PROBLEM SET:
A. Translate this sentence from the comments on TinyJPG compression into Spanish: "This fine line can indeed be found manually with a good JPEG encoder and a lot of time."
B. In the comments on TinyJPG compression, list every image referred to by number, in the order of first mention.

PASSAGE FOR REVIEW:
──────
As you can see by comparing 2 and 5, there is a very notable quality loss as a result of the TinyJPG re-encode. What's even more interesting is that if you want to avoid double conversion by uploading JPGs, TinyJPG will actually quantize your PNGs first (like their TinyPNG service does), as can be seen in 4 - this is something I was not expecting and find rather baffling as it quite notably alters the source image on its own even before the JPG compression.


Great comments. As co-creator of TinyPNG and TinyJPG I agree with you mostly; re-encoding images is not ideal. But it works for many people because a (too high quality) JPEG file is what they have.

There are going to be compression artefacts when compressing. The point is that is a fine line where they are unnoticeable for the casual observer but result in huge savings in file size. This fine line can indeed be found manually with a good JPEG encoder and a lot of time. Many people have neither.
──────
DATA SUPPLIED:
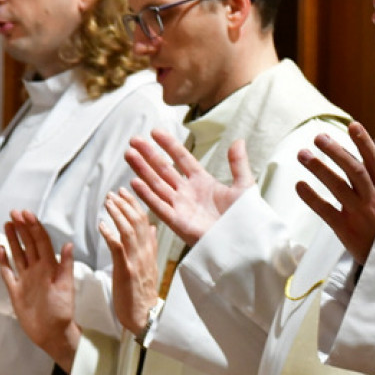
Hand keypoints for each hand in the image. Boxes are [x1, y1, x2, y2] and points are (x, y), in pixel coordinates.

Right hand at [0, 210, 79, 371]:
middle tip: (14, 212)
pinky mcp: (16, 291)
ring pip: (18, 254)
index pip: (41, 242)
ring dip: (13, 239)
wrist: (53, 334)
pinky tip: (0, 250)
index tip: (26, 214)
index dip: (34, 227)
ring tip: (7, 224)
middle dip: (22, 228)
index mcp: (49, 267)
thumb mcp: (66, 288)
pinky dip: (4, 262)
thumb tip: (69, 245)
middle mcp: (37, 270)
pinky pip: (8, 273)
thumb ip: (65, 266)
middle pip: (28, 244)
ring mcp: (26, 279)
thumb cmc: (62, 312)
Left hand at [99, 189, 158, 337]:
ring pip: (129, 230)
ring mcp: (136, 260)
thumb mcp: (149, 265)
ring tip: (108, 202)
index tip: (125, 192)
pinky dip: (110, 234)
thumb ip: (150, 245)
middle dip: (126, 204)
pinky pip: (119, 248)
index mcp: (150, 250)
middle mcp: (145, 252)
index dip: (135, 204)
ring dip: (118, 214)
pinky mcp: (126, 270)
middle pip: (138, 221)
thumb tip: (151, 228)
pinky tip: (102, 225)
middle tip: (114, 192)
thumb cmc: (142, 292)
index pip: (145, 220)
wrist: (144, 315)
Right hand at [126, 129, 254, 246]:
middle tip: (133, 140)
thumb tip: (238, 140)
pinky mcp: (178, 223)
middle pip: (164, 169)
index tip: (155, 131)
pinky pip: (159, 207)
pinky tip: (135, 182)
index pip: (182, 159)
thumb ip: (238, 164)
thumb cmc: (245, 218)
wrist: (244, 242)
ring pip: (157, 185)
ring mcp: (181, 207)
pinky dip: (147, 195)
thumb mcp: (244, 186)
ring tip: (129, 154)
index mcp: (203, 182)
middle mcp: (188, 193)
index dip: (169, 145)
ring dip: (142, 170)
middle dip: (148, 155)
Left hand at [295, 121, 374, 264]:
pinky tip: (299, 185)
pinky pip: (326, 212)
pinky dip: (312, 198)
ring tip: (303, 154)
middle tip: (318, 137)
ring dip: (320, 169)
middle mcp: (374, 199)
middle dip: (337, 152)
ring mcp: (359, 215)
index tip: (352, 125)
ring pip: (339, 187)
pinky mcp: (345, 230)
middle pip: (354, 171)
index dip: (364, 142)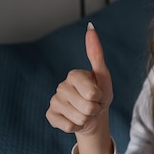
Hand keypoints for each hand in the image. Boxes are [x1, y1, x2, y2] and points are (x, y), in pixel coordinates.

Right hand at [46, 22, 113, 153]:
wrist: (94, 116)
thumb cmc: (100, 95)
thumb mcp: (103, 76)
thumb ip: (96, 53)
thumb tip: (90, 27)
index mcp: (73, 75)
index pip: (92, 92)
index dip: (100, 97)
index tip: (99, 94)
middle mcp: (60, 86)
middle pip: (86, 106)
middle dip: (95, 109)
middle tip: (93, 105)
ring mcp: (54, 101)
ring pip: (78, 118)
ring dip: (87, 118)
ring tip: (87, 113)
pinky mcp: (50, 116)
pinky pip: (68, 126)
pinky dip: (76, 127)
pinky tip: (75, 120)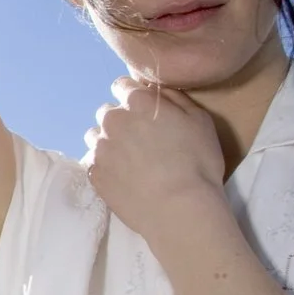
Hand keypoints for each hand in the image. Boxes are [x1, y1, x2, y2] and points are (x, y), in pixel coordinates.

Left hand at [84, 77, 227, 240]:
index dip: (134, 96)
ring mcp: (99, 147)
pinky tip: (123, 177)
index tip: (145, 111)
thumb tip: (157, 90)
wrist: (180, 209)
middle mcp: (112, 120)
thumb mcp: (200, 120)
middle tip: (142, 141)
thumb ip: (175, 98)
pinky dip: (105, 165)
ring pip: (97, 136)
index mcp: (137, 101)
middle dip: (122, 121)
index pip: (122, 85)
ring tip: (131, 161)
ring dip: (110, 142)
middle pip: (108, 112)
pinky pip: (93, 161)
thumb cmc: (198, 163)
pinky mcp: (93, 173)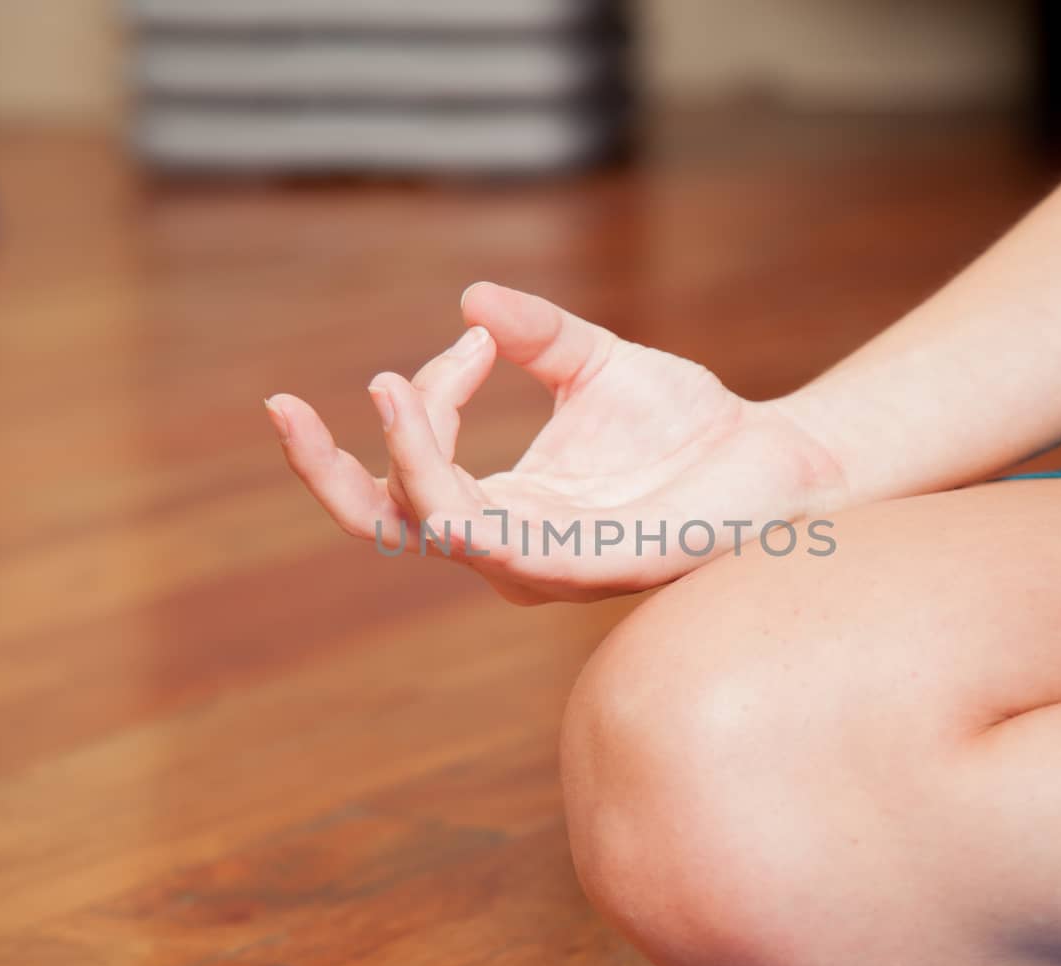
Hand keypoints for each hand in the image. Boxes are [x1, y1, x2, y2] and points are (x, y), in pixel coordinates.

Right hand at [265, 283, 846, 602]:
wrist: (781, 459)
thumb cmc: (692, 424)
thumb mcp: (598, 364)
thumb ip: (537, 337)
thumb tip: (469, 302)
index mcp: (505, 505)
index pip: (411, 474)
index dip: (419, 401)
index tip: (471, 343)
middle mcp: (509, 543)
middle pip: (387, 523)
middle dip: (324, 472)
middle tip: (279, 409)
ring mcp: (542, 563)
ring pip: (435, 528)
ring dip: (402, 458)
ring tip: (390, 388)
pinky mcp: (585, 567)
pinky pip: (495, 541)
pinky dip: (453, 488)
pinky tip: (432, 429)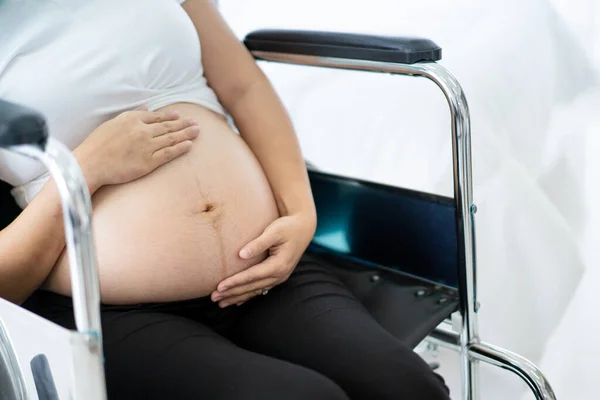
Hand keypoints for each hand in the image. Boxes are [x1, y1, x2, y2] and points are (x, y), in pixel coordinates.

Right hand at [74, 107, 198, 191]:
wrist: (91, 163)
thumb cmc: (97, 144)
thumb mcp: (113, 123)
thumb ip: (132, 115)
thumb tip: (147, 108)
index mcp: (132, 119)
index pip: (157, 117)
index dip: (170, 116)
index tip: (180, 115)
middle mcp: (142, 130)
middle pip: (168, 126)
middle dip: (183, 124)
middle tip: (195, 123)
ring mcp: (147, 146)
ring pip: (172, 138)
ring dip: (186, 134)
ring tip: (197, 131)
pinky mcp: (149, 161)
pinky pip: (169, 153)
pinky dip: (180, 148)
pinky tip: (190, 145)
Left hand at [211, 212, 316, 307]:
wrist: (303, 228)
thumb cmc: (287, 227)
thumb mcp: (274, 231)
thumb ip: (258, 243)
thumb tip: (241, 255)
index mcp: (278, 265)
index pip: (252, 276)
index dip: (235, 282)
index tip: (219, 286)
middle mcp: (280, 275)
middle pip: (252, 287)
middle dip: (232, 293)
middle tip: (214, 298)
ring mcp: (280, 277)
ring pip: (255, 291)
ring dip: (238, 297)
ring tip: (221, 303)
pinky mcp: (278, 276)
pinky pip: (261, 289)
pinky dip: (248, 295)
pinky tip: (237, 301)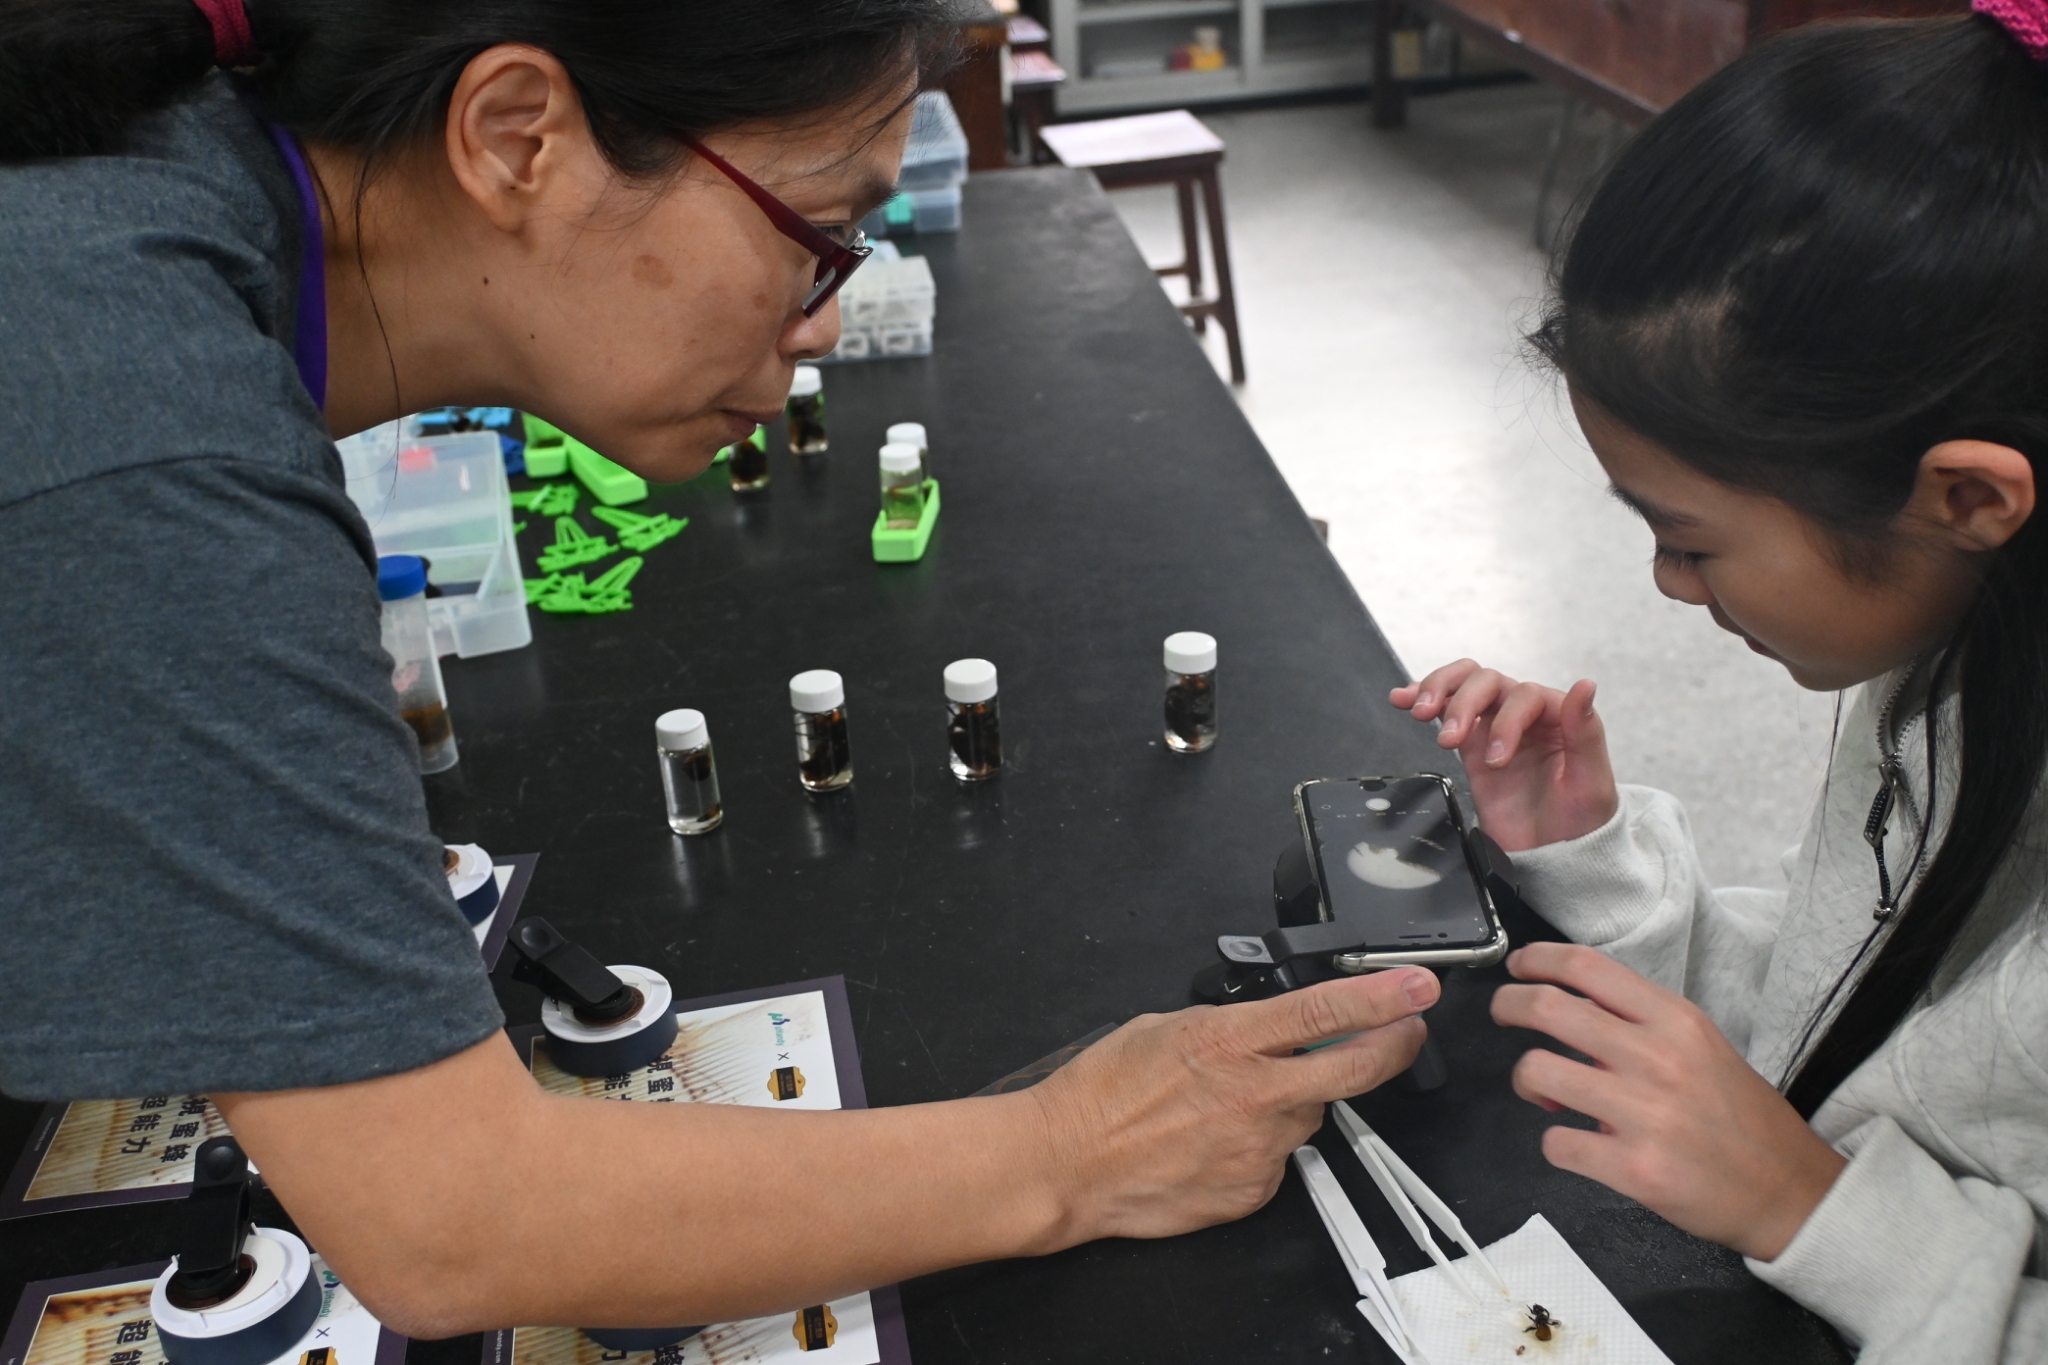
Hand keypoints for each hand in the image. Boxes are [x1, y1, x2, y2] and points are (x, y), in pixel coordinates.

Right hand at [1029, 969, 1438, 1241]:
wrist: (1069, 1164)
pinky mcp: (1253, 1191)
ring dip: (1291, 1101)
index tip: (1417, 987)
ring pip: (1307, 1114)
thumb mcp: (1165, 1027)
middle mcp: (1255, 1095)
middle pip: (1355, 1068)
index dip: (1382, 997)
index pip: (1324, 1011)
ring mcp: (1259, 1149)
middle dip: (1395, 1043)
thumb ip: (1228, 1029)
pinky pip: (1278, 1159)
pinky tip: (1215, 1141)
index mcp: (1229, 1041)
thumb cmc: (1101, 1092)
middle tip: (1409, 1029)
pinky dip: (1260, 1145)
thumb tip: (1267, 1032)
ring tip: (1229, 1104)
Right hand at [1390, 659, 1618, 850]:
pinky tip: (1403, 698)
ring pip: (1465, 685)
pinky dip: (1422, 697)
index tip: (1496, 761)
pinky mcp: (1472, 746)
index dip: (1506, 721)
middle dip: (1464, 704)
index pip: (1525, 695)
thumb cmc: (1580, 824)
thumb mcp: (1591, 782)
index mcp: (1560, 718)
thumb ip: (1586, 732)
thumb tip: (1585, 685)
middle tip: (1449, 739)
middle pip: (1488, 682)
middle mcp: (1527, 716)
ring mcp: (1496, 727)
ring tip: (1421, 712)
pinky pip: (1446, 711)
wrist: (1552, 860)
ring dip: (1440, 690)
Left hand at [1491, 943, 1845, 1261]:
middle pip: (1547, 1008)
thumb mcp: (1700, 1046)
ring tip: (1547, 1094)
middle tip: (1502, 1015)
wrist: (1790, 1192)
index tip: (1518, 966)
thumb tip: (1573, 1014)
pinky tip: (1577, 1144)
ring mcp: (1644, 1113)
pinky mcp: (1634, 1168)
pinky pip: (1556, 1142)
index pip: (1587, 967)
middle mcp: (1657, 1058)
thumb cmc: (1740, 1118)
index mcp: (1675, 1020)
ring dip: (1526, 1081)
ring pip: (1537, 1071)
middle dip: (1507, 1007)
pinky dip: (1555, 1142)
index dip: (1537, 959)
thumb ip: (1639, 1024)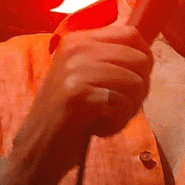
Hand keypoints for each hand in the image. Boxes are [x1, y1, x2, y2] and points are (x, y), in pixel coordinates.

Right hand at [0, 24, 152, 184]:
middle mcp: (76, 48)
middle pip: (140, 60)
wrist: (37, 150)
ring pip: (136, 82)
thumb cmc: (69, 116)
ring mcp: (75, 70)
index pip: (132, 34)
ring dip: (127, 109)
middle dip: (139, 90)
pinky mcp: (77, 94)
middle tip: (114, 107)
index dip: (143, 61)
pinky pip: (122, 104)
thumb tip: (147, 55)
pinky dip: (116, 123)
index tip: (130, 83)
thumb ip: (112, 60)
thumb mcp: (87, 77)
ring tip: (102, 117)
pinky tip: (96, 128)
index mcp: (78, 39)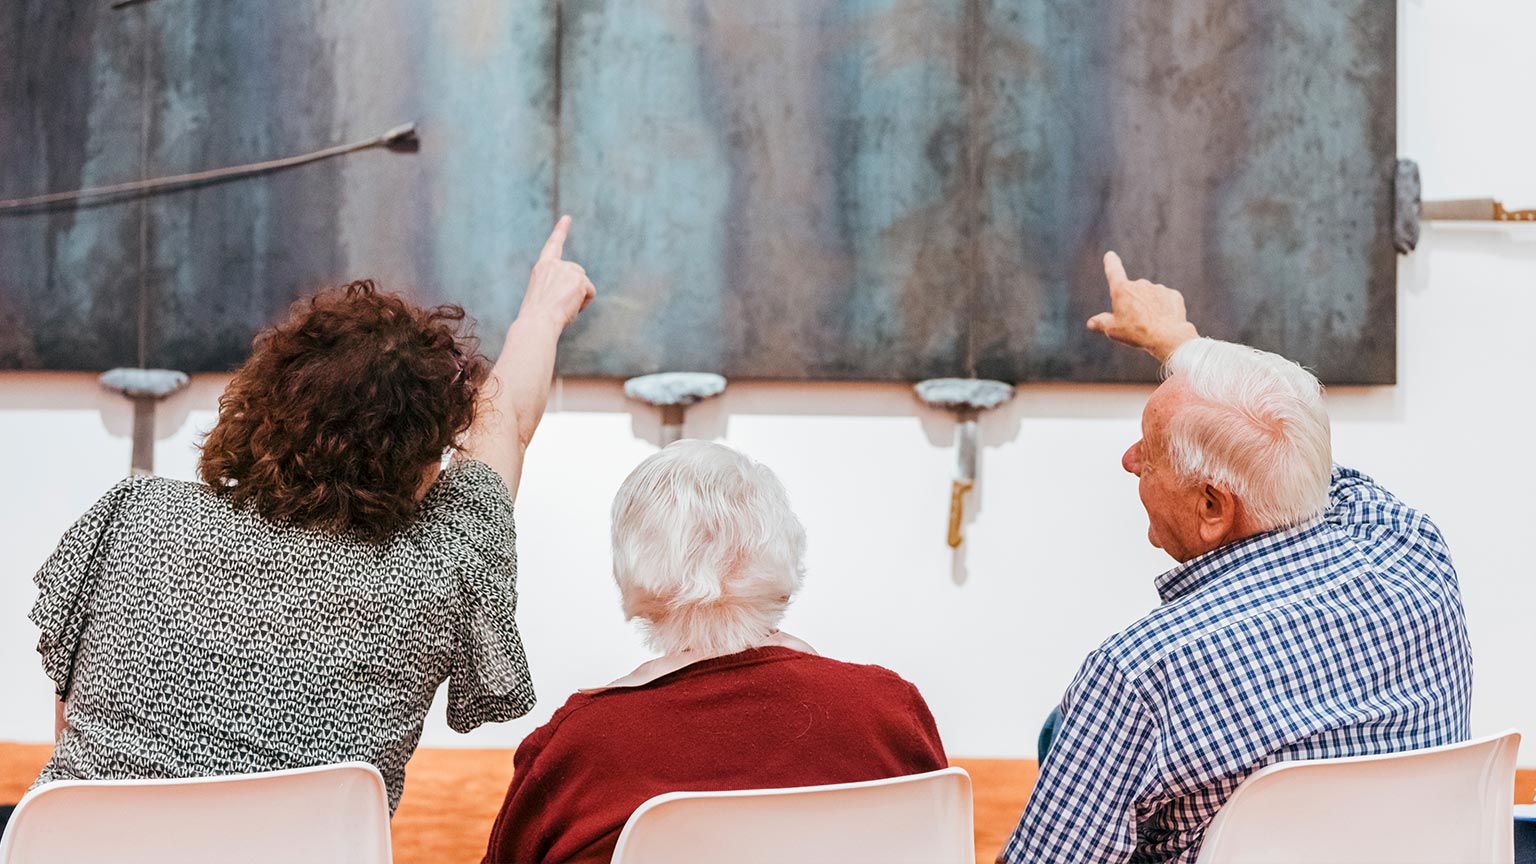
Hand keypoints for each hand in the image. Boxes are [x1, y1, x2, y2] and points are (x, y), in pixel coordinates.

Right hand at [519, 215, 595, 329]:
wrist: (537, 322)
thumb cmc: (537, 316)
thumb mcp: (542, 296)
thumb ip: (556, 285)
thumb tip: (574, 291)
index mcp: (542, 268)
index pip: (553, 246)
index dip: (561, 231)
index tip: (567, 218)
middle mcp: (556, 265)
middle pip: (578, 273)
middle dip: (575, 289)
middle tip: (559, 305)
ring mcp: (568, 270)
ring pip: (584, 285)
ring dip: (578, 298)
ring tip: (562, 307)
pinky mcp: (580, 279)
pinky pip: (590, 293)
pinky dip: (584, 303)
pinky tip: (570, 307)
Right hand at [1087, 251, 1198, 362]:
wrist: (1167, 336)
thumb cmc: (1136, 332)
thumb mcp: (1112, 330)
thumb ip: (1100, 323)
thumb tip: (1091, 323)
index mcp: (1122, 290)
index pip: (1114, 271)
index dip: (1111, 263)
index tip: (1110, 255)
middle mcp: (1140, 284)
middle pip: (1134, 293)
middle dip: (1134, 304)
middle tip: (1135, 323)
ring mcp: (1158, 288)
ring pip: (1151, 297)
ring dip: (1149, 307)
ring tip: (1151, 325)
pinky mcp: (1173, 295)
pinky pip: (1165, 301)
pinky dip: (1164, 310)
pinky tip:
──────
SOLVED PROBLEMS:
A. De hecho, este delicado equilibrio puede encontrarse manualmente con un buen codificador JPEG y mucho tiempo.

B. 2, 5, 4